説明

蒸気洗浄方法及び装置

【課題】 従来洗浄困難であった被洗浄面全域をコンタミが覆った場合であっても、該コンタミを好適に除去する。
【解決手段 】被洗浄面に対して垂直な方向から洗浄流体を吹き付ける第一の洗浄工程と、第一の洗浄工程により部分的に露出した被洗浄面に対して垂直とは異なる所定の角度を以って洗浄流体を吹き付ける第二の洗浄工程と、によって被洗浄面とコンタミとの剥離部分を拡大させてコンタミの除去を図る。

【発明の詳細な説明】
【技術分野】
【0001】
本発明は、小型電子部品等の製造工程において、当該電子部品に付着する所謂コンタミ、フラックス等を洗浄する洗浄方法及び装置に関する。より詳細には、高圧の蒸気を用いて当該電子部品の洗浄を実施する高圧蒸気洗浄方法及び装置に関する。
【背景技術】
【0002】
電子部品の製造工程は、種々の工程において該電子部品に付着する物質を洗浄除去する所謂洗浄工程を含んでいる。本出願人は、この様な洗浄工程に際して、蒸気吹き付け位置を変更可能であって、少量の蒸気の吹き付けを行いつつ且つ吹き付け位置或いは吹き付け方向を適宜変更可能とすることによって、高圧蒸気の吹き付けのみによって種々の被洗浄物の洗浄を可能とする高圧蒸気洗浄装置(特許文献1)を提案している。
【先行技術文献】
【特許文献】
【0003】
【特許文献1】特開2011−031148号公報
【発明の概要】
【発明が解決しようとする課題】
【0004】
例えばコンタミ或いはフラックスが被洗浄部の表面上に微細な塊として点在している場合、前述した高圧蒸気洗浄装置によってもこれらを容易且つ短時間に除去できることが確認されている。しかし、コンタミが表面上を広い範囲で、或いはその全面を覆った状態の場合、これらは容易に除去できず、更には該コンタミが塊として分散して存在する場合と比較してその除去に多大の時間を要することが確認された。

++++++++

- [問題]:
蒸気洗浄に関する引用文を読んで、次の問いに答えなさい。
1. 第一の洗浄工程では、被洗浄面に対してどの方向から洗浄流体を吹き付けるか。
2. 特許文献1として挙げられている公報は何か。
3. コンタミが表面上を広い範囲で覆っている場合、塊として分散している場合と比べて、その除去について何が確認されたか。
引用文の内容だけを根拠にして答えること。

++++++++

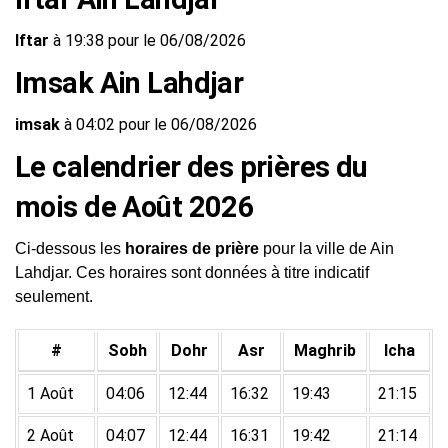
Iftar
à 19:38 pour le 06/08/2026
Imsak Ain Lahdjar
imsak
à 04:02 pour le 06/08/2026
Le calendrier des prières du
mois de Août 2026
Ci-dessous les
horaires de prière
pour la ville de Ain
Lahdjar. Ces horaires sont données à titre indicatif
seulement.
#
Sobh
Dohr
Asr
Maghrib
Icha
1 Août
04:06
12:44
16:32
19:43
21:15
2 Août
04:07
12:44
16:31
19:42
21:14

++++++++

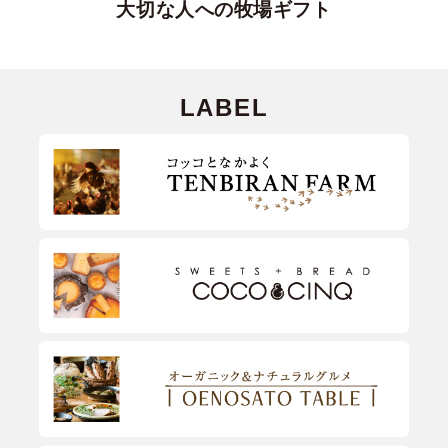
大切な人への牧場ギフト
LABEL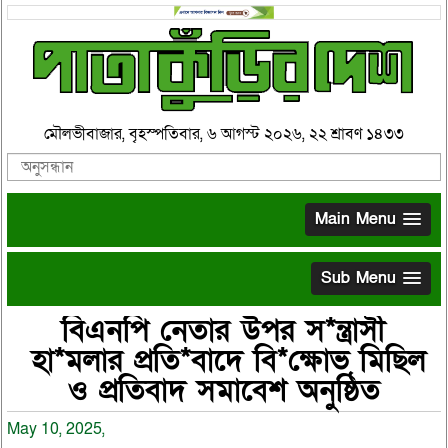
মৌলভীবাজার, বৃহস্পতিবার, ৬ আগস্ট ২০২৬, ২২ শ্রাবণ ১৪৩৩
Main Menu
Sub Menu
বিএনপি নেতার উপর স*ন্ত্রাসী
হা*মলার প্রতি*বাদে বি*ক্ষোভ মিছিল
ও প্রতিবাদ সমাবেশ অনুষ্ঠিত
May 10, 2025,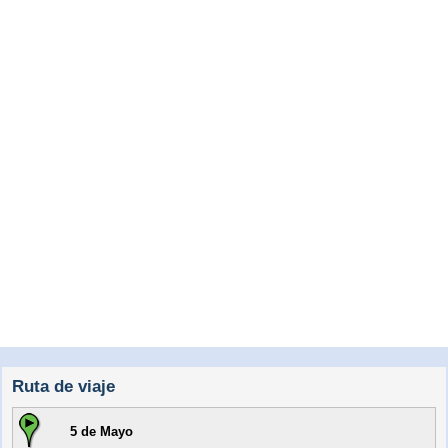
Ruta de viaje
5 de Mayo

++++++++

- [解答]:
1. 被洗浄面に対して垂直な方向から吹き付ける。
2. 特開2011−031148号公報。
3. 容易に除去できず、除去に多大の時間を要することが確認された。